Air Canada announced on Monday that they will reduce second quarter capacity by 50 percent versus Q2 2019. The carrier will also continue system-wide cost savings and liquidity measures including workplace reductions and other programs.
Today, Air Canada announced that they will reduce second quarter capacity by 50% versus last year and continue their company-wide cost reduction and capital preservation programs. For April, the company will reduce Pacific market capacity by approximately 75%. As of March 13, 2020, Air Canada had cash, cash equivalents and investments of $7.1 billion and plans to draw-down a $200 million Canadian credit facility next week, bringing their total liquidity to $7.3 billion. The carrier believes that a combination of lower fuel prices and cost savings associated with capacity reductions, workplace reductions and other cost savings programs will mitigate 50-60% of the company’s revenue loss for the second quarter of 2020. Air Canada has also targeted at least $500 million in cost reduction and capital deferral programs in order to preserve cash. In Monday’s announcement, Air Canada’s President and Chief Executive Officer, Calin Rovinescu said in part,
“COVID-19 presents the global airline industry with unprecedented challenges, compounded by uncertainty as to the extent of its effects. However, we are confident that after a decade of transformation and record results, Air Canada today has the agility, the team and the route network to successfully navigate through this crisis. Most importantly for business continuity, it also has the necessary financial resources, including a solid balance sheet, record liquidity levels, higher debt ratings based on a low leverage ratio, and a significant pension plan surplus. These deep strengths enable us to fully focus our immediate attention on both the safety and well-being of our customers and on our employees and on mitigating the financial impact of the virus.”

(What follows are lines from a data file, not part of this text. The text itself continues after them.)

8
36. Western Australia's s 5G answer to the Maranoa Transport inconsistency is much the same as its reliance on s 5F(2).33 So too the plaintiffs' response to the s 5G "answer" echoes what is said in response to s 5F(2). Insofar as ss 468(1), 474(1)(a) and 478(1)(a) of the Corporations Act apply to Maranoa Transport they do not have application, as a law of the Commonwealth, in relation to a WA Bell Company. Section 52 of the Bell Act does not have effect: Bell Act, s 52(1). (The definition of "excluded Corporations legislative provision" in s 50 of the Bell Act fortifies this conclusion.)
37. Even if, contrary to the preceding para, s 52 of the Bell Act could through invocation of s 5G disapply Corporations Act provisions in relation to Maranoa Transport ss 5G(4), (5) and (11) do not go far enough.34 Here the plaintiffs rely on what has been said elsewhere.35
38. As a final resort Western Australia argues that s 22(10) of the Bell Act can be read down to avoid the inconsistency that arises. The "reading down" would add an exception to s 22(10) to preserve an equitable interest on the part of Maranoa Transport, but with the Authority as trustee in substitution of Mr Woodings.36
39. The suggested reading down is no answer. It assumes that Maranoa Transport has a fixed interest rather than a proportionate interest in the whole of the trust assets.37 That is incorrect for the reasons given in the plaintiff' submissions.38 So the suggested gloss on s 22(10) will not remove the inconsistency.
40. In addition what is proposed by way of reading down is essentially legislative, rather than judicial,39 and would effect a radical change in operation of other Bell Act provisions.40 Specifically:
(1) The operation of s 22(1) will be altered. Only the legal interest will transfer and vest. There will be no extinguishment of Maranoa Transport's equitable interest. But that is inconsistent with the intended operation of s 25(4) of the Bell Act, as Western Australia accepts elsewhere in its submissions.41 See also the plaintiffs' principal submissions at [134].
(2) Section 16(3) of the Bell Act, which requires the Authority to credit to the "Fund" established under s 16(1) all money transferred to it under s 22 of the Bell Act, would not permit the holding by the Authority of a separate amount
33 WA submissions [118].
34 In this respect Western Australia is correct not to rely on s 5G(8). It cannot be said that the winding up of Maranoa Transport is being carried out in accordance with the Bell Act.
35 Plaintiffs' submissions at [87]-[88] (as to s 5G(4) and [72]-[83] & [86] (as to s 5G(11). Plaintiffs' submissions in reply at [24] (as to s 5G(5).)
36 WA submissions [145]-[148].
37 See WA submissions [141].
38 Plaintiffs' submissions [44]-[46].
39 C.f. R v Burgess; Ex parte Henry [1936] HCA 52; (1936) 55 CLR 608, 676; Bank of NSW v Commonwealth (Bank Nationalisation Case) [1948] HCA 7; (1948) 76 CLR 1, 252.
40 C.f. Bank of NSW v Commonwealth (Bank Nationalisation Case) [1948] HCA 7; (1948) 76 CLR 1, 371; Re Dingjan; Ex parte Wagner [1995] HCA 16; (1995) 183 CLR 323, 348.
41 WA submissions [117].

Air Canada’s unencumbered asset pool (excluding the value of Aeroplan and Air Canada Vacations) is valued at approximately $5 billion and includes 89 unencumbered aircraft, representing 25 percent of capacity. The carrier’s original 2020 capital expenditure program was projected at $2.4 billion, but will be substantially reduced by various cost savings measures, including the possibility of deferring certain aircraft deliveries. The company has no material debt maturities this year and as of January 1, 2020 their pension plans had an aggregate surplus solvency of $2.6 billion. Additionally, Air Canada recently reduced their 2013 order for Boeing 737 MAX aircraft by eleven, which were scheduled for delivery in 2023 and 2014.
Air Canada serves nearly 220 airports on six continents and is Canada’s largest domestic and international airline. The airline serves 62 airports in Canada, 53 in the U.S. and 101 in Europe, the Middle East, Africa, Asia, Australia, the Caribbean, Mexico and Central & South America. Air Canada serves over 51 million customers annually and in 2019 was named ‘Best Airline in North America’ by Skytrax. The carrier is also a member of the Star Alliance, the world’s most comprehensive network, serving over 1,250 airports in 195 countries.
Source: Air Canada
Editor's Note: We stand by the entire Air Canada team and all airlines during this difficult period as the entire world fights to limit the transmission of, and ultimately recover from, the global COVID-19 pandemic. Once it has been defeated, we look forward to the emergence of an even stronger and more robust global commercial airline industry. Further, we congratulate Air Canada on their extraordinary financial management and strong liquidity position.